Circuit design data:
--

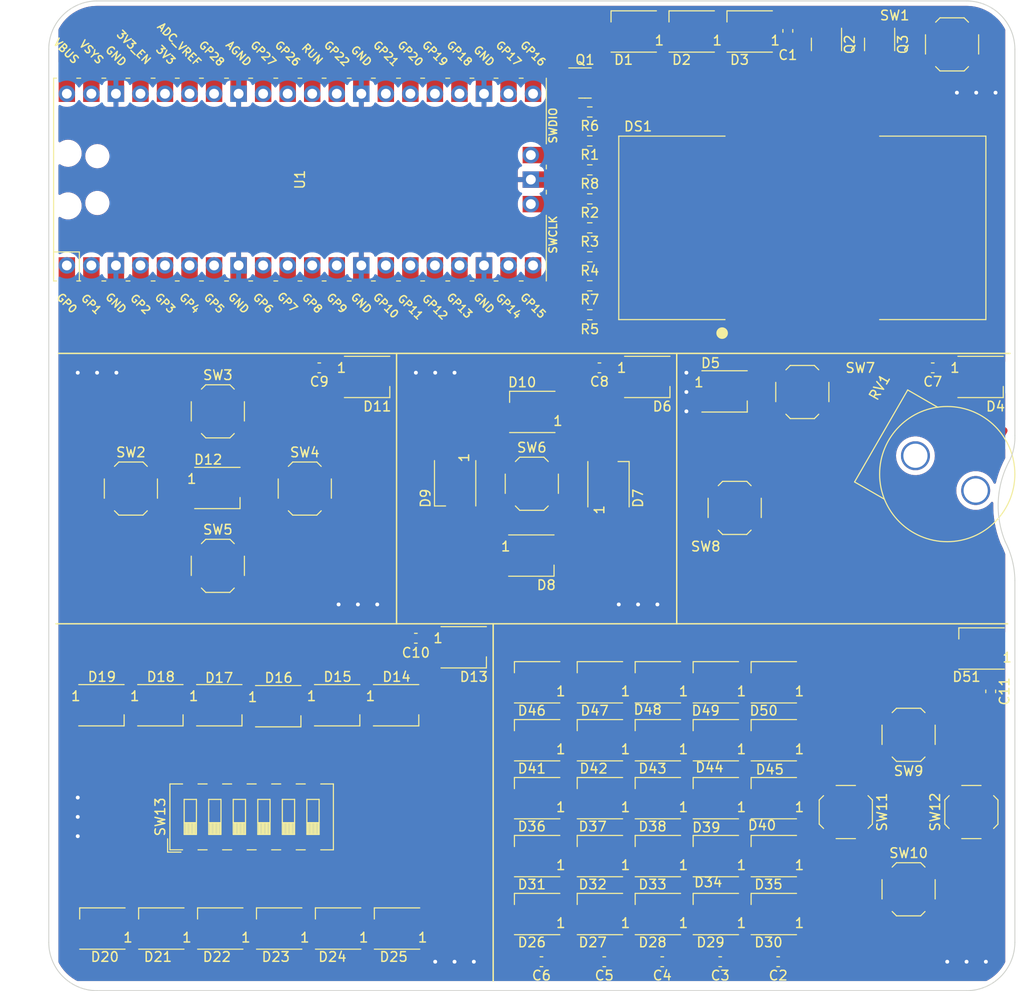
<source format=kicad_pcb>
(kicad_pcb (version 20211014) (generator pcbnew)

  (general
    (thickness 1.6)
  )

  (paper "A4")
  (layers
    (0 "F.Cu" signal)
    (31 "B.Cu" signal)
    (34 "B.Paste" user)
    (35 "F.Paste" user)
    (36 "B.SilkS" user "B.Silkscreen")
    (37 "F.SilkS" user "F.Silkscreen")
    (38 "B.Mask" user)
    (39 "F.Mask" user)
    (40 "Dwgs.User" user "User.Drawings")
    (41 "Cmts.User" user "User.Comments")
    (44 "Edge.Cuts" user)
    (45 "Margin" user)
    (46 "B.CrtYd" user "B.Courtyard")
    (47 "F.CrtYd" user "F.Courtyard")
    (48 "B.Fab" user)
    (49 "F.Fab" user)
  )

  (setup
    (stackup
      (layer "F.SilkS" (type "Top Silk Screen"))
      (layer "F.Paste" (type "Top Solder Paste"))
      (layer "F.Mask" (type "Top Solder Mask") (thickness 0.01))
      (layer "F.Cu" (type "copper") (thickness 0.035))
      (layer "dielectric 1" (type "core") (thickness 1.51) (material "FR4") (epsilon_r 4.5) (loss_tangent 0.02))
      (layer "B.Cu" (type "copper") (thickness 0.035))
      (layer "B.Mask" (type "Bottom Solder Mask") (thickness 0.01))
      (layer "B.Paste" (type "Bottom Solder Paste"))
      (layer "B.SilkS" (type "Bottom Silk Screen"))
      (copper_finish "None")
      (dielectric_constraints no)
    )
    (pad_to_mask_clearance 0)
    (pcbplotparams
      (layerselection 0x00010fc_ffffffff)
      (disableapertmacros false)
      (usegerberextensions false)
      (usegerberattributes true)
      (usegerberadvancedattributes true)
      (creategerberjobfile true)
      (svguseinch false)
      (svgprecision 6)
      (excludeedgelayer true)
      (plotframeref false)
      (viasonmask false)
      (mode 1)
      (useauxorigin false)
      (hpglpennumber 1)
      (hpglpenspeed 20)
      (hpglpendiameter 15.000000)
      (dxfpolygonmode true)
      (dxfimperialunits true)
      (dxfusepcbnewfont true)
      (psnegative false)
      (psa4output false)
      (plotreference true)
      (plotvalue true)
      (plotinvisibletext false)
      (sketchpadsonfab false)
      (subtractmaskfromsilk false)
      (outputformat 1)
      (mirror false)
      (drillshape 1)
      (scaleselection 1)
      (outputdirectory "")
    )
  )

  (net 0 "")
  (net 1 "+5V")
  (net 2 "GND")
  (net 3 "Net-(D1-Pad2)")
  (net 4 "Net-(D6-Pad2)")
  (net 5 "Net-(D2-Pad2)")
  (net 6 "Net-(D7-Pad2)")
  (net 7 "Net-(D3-Pad2)")
  (net 8 "Net-(D8-Pad2)")
  (net 9 "Net-(D4-Pad2)")
  (net 10 "Net-(D47-Pad2)")
  (net 11 "Net-(D5-Pad2)")
  (net 12 "Net-(D10-Pad4)")
  (net 13 "Net-(D48-Pad2)")
  (net 14 "Net-(D49-Pad2)")
  (net 15 "Net-(D50-Pad2)")
  (net 16 "Net-(D10-Pad2)")
  (net 17 "Net-(D11-Pad2)")
  (net 18 "Net-(D12-Pad2)")
  (net 19 "Net-(D13-Pad2)")
  (net 20 "Net-(D14-Pad2)")
  (net 21 "Net-(D15-Pad2)")
  (net 22 "Net-(D16-Pad2)")
  (net 23 "Net-(D17-Pad2)")
  (net 24 "/LEDs/DIN")
  (net 25 "Net-(D18-Pad2)")
  (net 26 "Net-(D19-Pad2)")
  (net 27 "Net-(D20-Pad2)")
  (net 28 "Net-(D21-Pad2)")
  (net 29 "Net-(D22-Pad2)")
  (net 30 "Net-(D23-Pad2)")
  (net 31 "Net-(D24-Pad2)")
  (net 32 "Net-(D25-Pad2)")
  (net 33 "Net-(D26-Pad2)")
  (net 34 "Net-(D27-Pad2)")
  (net 35 "Net-(D28-Pad2)")
  (net 36 "Net-(D29-Pad2)")
  (net 37 "Net-(D30-Pad2)")
  (net 38 "Net-(D31-Pad2)")
  (net 39 "Net-(D32-Pad2)")
  (net 40 "Net-(D33-Pad2)")
  (net 41 "Net-(D34-Pad2)")
  (net 42 "Net-(D35-Pad2)")
  (net 43 "Net-(D36-Pad2)")
  (net 44 "Net-(D37-Pad2)")
  (net 45 "Net-(D38-Pad2)")
  (net 46 "Net-(D39-Pad2)")
  (net 47 "Net-(D40-Pad2)")
  (net 48 "Net-(D41-Pad2)")
  (net 49 "Net-(D42-Pad2)")
  (net 50 "Net-(D43-Pad2)")
  (net 51 "Net-(D44-Pad2)")
  (net 52 "Net-(D45-Pad2)")
  (net 53 "Net-(D46-Pad2)")
  (net 54 "unconnected-(D51-Pad2)")
  (net 55 "unconnected-(U1-Pad1)")
  (net 56 "unconnected-(U1-Pad2)")
  (net 57 "Net-(DS1-Pad1)")
  (net 58 "Net-(DS1-Pad2)")
  (net 59 "Net-(DS1-Pad3)")
  (net 60 "Net-(DS1-Pad4)")
  (net 61 "Net-(DS1-Pad5)")
  (net 62 "Net-(DS1-Pad6)")
  (net 63 "Net-(DS1-Pad7)")
  (net 64 "Net-(DS1-Pad8)")
  (net 65 "Net-(DS1-Pad9)")
  (net 66 "Net-(DS1-Pad10)")
  (net 67 "Net-(DS1-Pad12)")
  (net 68 "unconnected-(U1-Pad19)")
  (net 69 "unconnected-(U1-Pad20)")
  (net 70 "Net-(Q1-Pad1)")
  (net 71 "Net-(Q2-Pad1)")
  (net 72 "Net-(Q3-Pad1)")
  (net 73 "Net-(R1-Pad2)")
  (net 74 "Net-(R2-Pad2)")
  (net 75 "Net-(R3-Pad2)")
  (net 76 "Net-(R4-Pad2)")
  (net 77 "unconnected-(U1-Pad30)")
  (net 78 "Net-(R5-Pad2)")
  (net 79 "Net-(R6-Pad2)")
  (net 80 "unconnected-(U1-Pad35)")
  (net 81 "+3V3")
  (net 82 "unconnected-(U1-Pad37)")
  (net 83 "unconnected-(U1-Pad39)")
  (net 84 "unconnected-(U1-Pad41)")
  (net 85 "unconnected-(U1-Pad43)")
  (net 86 "Net-(R7-Pad2)")
  (net 87 "Net-(R8-Pad2)")
  (net 88 "/Buttons/row1")
  (net 89 "Net-(SW1-Pad2)")
  (net 90 "unconnected-(SW2-Pad1)")
  (net 91 "unconnected-(SW3-Pad1)")
  (net 92 "unconnected-(SW4-Pad1)")
  (net 93 "unconnected-(SW5-Pad1)")
  (net 94 "unconnected-(SW6-Pad1)")
  (net 95 "/Buttons/row2")
  (net 96 "Net-(SW10-Pad2)")
  (net 97 "unconnected-(SW8-Pad1)")
  (net 98 "unconnected-(SW9-Pad1)")
  (net 99 "unconnected-(SW10-Pad1)")
  (net 100 "unconnected-(SW11-Pad1)")
  (net 101 "unconnected-(SW12-Pad1)")
  (net 102 "/Buttons/row3")
  (net 103 "Net-(SW12-Pad3)")
  (net 104 "Net-(SW11-Pad3)")
  (net 105 "Net-(SW10-Pad3)")
  (net 106 "Net-(SW13-Pad10)")
  (net 107 "Net-(SW13-Pad11)")
  (net 108 "Net-(SW13-Pad12)")
  (net 109 "/Buttons/col1")
  (net 110 "/Buttons/col2")
  (net 111 "/Buttons/col3")
  (net 112 "/Buttons/col4")
  (net 113 "/Buttons/col5")
  (net 114 "/Buttons/col6")
  (net 115 "Net-(SW1-Pad3)")
  (net 116 "Net-(SW2-Pad3)")
  (net 117 "Net-(SW3-Pad3)")
  (net 118 "Net-(SW10-Pad4)")
  (net 119 "Net-(SW11-Pad4)")
  (net 120 "Net-(SW12-Pad4)")
  (net 121 "Net-(RV1-Pad2)")

  (footprint "Capacitor_SMD:C_0603_1608Metric" (layer "F.Cu") (at 161 157 180))

  (footprint "LCSC_parts:LED_WS2812B-Mini_3.5x3.5mm" (layer "F.Cu") (at 160 115))

  (footprint "LCSC_parts:LED_WS2812B-Mini_3.5x3.5mm" (layer "F.Cu") (at 185 140 180))

  (footprint "LCSC_parts:SLS0563DRA1GD" (layer "F.Cu") (at 188 81))

  (footprint "Resistor_SMD:R_0603_1608Metric" (layer "F.Cu") (at 166 84 180))

  (footprint "LCSC_parts:TS-1187A-B-A-B" (layer "F.Cu") (at 160 107.5))

  (footprint "LCSC_parts:LED_WS2812B-Mini_3.5x3.5mm" (layer "F.Cu") (at 179 134 180))

  (footprint "LCSC_parts:LED_WS2812B-Mini_3.5x3.5mm" (layer "F.Cu") (at 167 146 180))

  (footprint "LCSC_parts:LED_WS2812B-Mini_3.5x3.5mm" (layer "F.Cu") (at 167 140 180))

  (footprint "LCSC_parts:LED_WS2812B-Mini_3.5x3.5mm" (layer "F.Cu") (at 206.5 96.5))

  (footprint "LCSC_parts:LED_WS2812B-Mini_3.5x3.5mm" (layer "F.Cu") (at 167 152 180))

  (footprint "LCSC_parts:LED_WS2812B-Mini_3.5x3.5mm" (layer "F.Cu") (at 115.5 153.5 180))

  (footprint "LCSC_parts:LED_WS2812B-Mini_3.5x3.5mm" (layer "F.Cu") (at 167 128 180))

  (footprint "LCSC_parts:TS-1187A-B-A-B" (layer "F.Cu") (at 205.5 141.5 90))

  (footprint "LCSC_parts:LED_WS2812B-Mini_3.5x3.5mm" (layer "F.Cu") (at 115.5 130.5))

  (footprint "Package_TO_SOT_SMD:SOT-23" (layer "F.Cu") (at 165.5 66))

  (footprint "Capacitor_SMD:C_0603_1608Metric" (layer "F.Cu") (at 185.5 157 180))

  (footprint "LCSC_parts:LED_WS2812B-Mini_3.5x3.5mm" (layer "F.Cu") (at 146 130.5))

  (footprint "LCSC_parts:LED_WS2812B-Mini_3.5x3.5mm" (layer "F.Cu") (at 173 140 180))

  (footprint "LCSC_parts:LED_WS2812B-Mini_3.5x3.5mm" (layer "F.Cu") (at 185 128 180))

  (footprint "Resistor_SMD:R_0603_1608Metric" (layer "F.Cu") (at 166 90 180))

  (footprint "Resistor_SMD:R_0603_1608Metric" (layer "F.Cu") (at 166 87 180))

  (footprint "LCSC_parts:TS-1187A-B-A-B" (layer "F.Cu") (at 203.5 62 180))

  (footprint "LCSC_parts:LED_WS2812B-Mini_3.5x3.5mm" (layer "F.Cu") (at 179 146 180))

  (footprint "LCSC_parts:TS-1187A-B-A-B" (layer "F.Cu") (at 127.5 100))

  (footprint "Resistor_SMD:R_0603_1608Metric" (layer "F.Cu") (at 166 75 180))

  (footprint "LCSC_parts:LED_WS2812B-Mini_3.5x3.5mm" (layer "F.Cu") (at 167 134 180))

  (footprint "LCSC_parts:LED_WS2812B-Mini_3.5x3.5mm" (layer "F.Cu") (at 160.5 146 180))

  (footprint "RPi_Pico:RPi_Pico_SMD_TH" (layer "F.Cu") (at 136 76 90))

  (footprint "Resistor_SMD:R_0603_1608Metric" (layer "F.Cu") (at 166 78 180))

  (footprint "Capacitor_SMD:C_0603_1608Metric" (layer "F.Cu") (at 179.5 157 180))

  (footprint "Capacitor_SMD:C_0603_1608Metric" (layer "F.Cu") (at 186.5 60.6 90))

  (footprint "LCSC_parts:TS-1187A-B-A-B" (layer "F.Cu") (at 118.5 108))

  (footprint "LCSC_parts:LED_WS2812B-Mini_3.5x3.5mm" (layer "F.Cu") (at 160.5 152 180))

  (footprint "LCSC_parts:LED_WS2812B-Mini_3.5x3.5mm" (layer "F.Cu") (at 180 98))

  (footprint "LCSC_parts:LED_WS2812B-Mini_3.5x3.5mm" (layer "F.Cu") (at 152 107.5 -90))

  (footprint "LCSC_parts:LED_WS2812B-Mini_3.5x3.5mm" (layer "F.Cu") (at 179 140 180))

  (footprint "LCSC_parts:LED_WS2812B-Mini_3.5x3.5mm" (layer "F.Cu") (at 160.5 134 180))

  (footprint "LCSC_parts:LED_WS2812B-Mini_3.5x3.5mm" (layer "F.Cu") (at 179 152 180))

  (footprint "Capacitor_SMD:C_0603_1608Metric" (layer "F.Cu") (at 173.5 157 180))

  (footprint "LCSC_parts:LED_WS2812B-Mini_3.5x3.5mm" (layer "F.Cu") (at 121.6 153.5 180))

  (footprint "LCSC_parts:TS-1187A-B-A-B" (layer "F.Cu")
    (tedit 620184BB) (tstamp 713849ec-d40e-45dd-a95b-d9cc78aa5888)
    (at 199 149.5)
    (descr "Low-profile SMD Tactile Switch, https://www.e-switch.com/system/asset/product_line/data_sheet/165/TL3342.pdf")
    (tags "SPST Tactile Switch")
    (property "Sheetfile" "buttons.kicad_sch")
    (property "Sheetname" "Buttons")
    (path "/83815bd5-67b6-4b95-840e-a349881c1d3a/18b644ce-891f-4006-af81-95ba4da7caeb")
    (attr smd)
    (fp_text reference "SW10" (at 0 -3.75) (layer "F.SilkS")
      (effects (font (size 1 1) (thickness 0.15)))
      (tstamp fc989c38-c696-4d15-bb3d-71de7c441184)
    )
    (fp_text value "SW_MEC_5E" (at 0 3.75) (layer "F.Fab")
      (effects (font (size 1 1) (thickness 0.15)))
      (tstamp 7bb6ba24-f34a-4b8c-8534-f1e7a5ca39f5)
    )
    (fp_text user "${REFERENCE}" (at 0 -3.7
... [850760 chars truncated]
</source>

--

What is required.
Above are some lines. Repeat exactly, and only, those from the line that has "(disableapertmacros false)" through the line that has "(useauxorigin false)".

The answer.
      (disableapertmacros false)
      (usegerberextensions false)
      (usegerberattributes true)
      (usegerberadvancedattributes true)
      (creategerberjobfile true)
      (svguseinch false)
      (svgprecision 6)
      (excludeedgelayer true)
      (plotframeref false)
      (viasonmask false)
      (mode 1)
      (useauxorigin false)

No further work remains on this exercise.